What we are able to do more than anything is mimic an on-premises data center in Oracle Cloud. This works for us, works for Oracle, and it works for the customer. This is certainly unique within Oracle.
Why YellowDog Chose Oracle
YellowDog was an early adopter of Oracle Cloud Infrastructure (OCI), drawn to its high performance and relatively low price. Other key reasons it chose OCI: direct integration with Oracle’s bare metal servers and fast deployment.
“Having access to the raw compute power offered by Oracle bare metal means that customers benefit from the best possible performance,” says YellowDog CTO Simon Ponsford. “Many HPC workloads require InfiniBand networks, such as those offered by Oracle, and options such as disabling hyperthreading, which typically isn’t possible with most cloud providers. The Oracle Cloud is far more akin to being able to run HPC jobs than most of the competition.”
Oracle Cloud Infrastructure has enabled YellowDog to significantly improve the performance of its HPC and rendering jobs. By being able to turn off hyperthreading, for example, and doing away with hypervisors that take up extra resources, YellowDog can access the raw compute power of Oracle bare metal servers directly, thereby achieving faster turnaround times for customers’ applications.
Turning off hyperthreading also results in a substantial cost saving, which YellowDog can pass on to its customers, because it halves the number of cores required for licensing—which typically can amount to 15% of the cost of a job. “This is really where OCI comes into its own, because if you go elsewhere, you generally have to keep hyperthreading on, so it will use double the number of licenses,” Ponsford says. “The price-performance mix of OCI means that our customers are able to run their workloads over fewer servers and still deliver on time. This has a big impact, particularly when some applications are licensed per node.”
Additionally, YellowDog and its customers have benefited from Oracle’s transparent pricing, which, unlike with most other cloud providers, is the same across all data centers. This simplifies budgeting for YellowDog’s customers, who also don’t have to worry about major price increases should they need to add a few nodes in another data center in order to complete a job on time or earlier than originally scheduled. Importantly, with OCI’s flat pricing model, coupled with YellowDog’s Best Source of Compute technology, workloads can be orchestrated across data centers according to geography (to comply with data protection regulations), environmental considerations, availability, and price.
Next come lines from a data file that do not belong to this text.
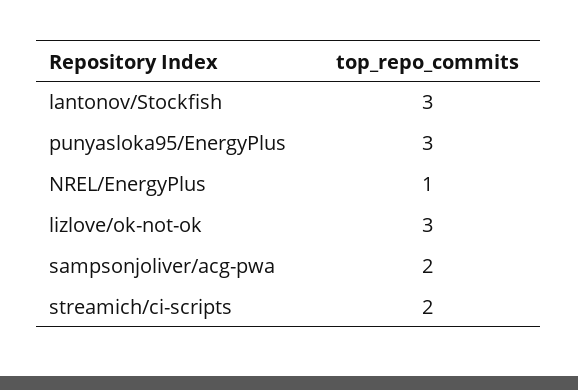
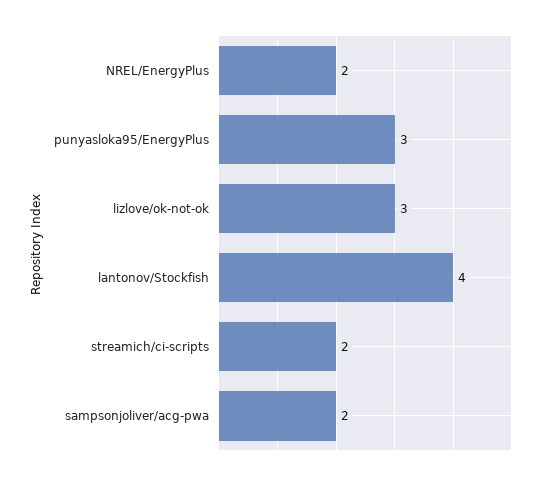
  {
-   "lantonov/Stockfish": 3,
+   "lantonov/Stockfish": 4,
    "punyasloka95/EnergyPlus": 3,
-   "NREL/EnergyPlus": 1,
+   "NREL/EnergyPlus": 2,
    "lizlove/ok-not-ok": 3,
    "sampsonjoliver/acg-pwa": 2,
    "streamich/ci-scripts": 2
  }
That kind of flexibility also extends to setup and configuration—YellowDog customers can mix and match OCI bare metal and virtual machines, as well as different compute shapes. “For other cloud providers, there is often only one HPC shape that you can work with, but with Oracle there are several, which means you’ve got options,” Ponsford says. “Also, the way that Oracle’s RDMA networks work is great. To be able to get dedicated interfaces to shift traffic around is brilliant. It’s really difficult to get that from other providers.”
The fast deployment times on OCI have enabled YellowDog to differentiate itself from its competitors on price—because customers pay from the moment they request the machines, rather than from when they’re up and running. In one case, YellowDog demonstrated to a satellite business customer that it could build its 20,000-core environment in less than 30 minutes—and post-contract, it frequently achieved that in just 18 minutes. This enabled the customer to achieve its goal of running its two-hour jobs four times per day and pay for only a total of 10 hours, whereas with all other competitors the customer had engaged, it needed to keep the machines running 24/7, costing it more than double.
Because Oracle Cloud Infrastructure's physical network is designed for complete customer and service isolation, YellowDog’s customers are ensured that their data is kept private—essential for the commercially sensitive projects that make up 99% of YellowDog’s business.
For the future, YellowDog is keen to explore the latest Nvidia, AMD, and Intel chipsets on OCI, which will enable it to run even more ambitious workloads in less time. “We're always looking for that hardware refresh that will improve the delivery times to customers,” Ponsford says. “And we like the technical choices that Oracle has made around that.”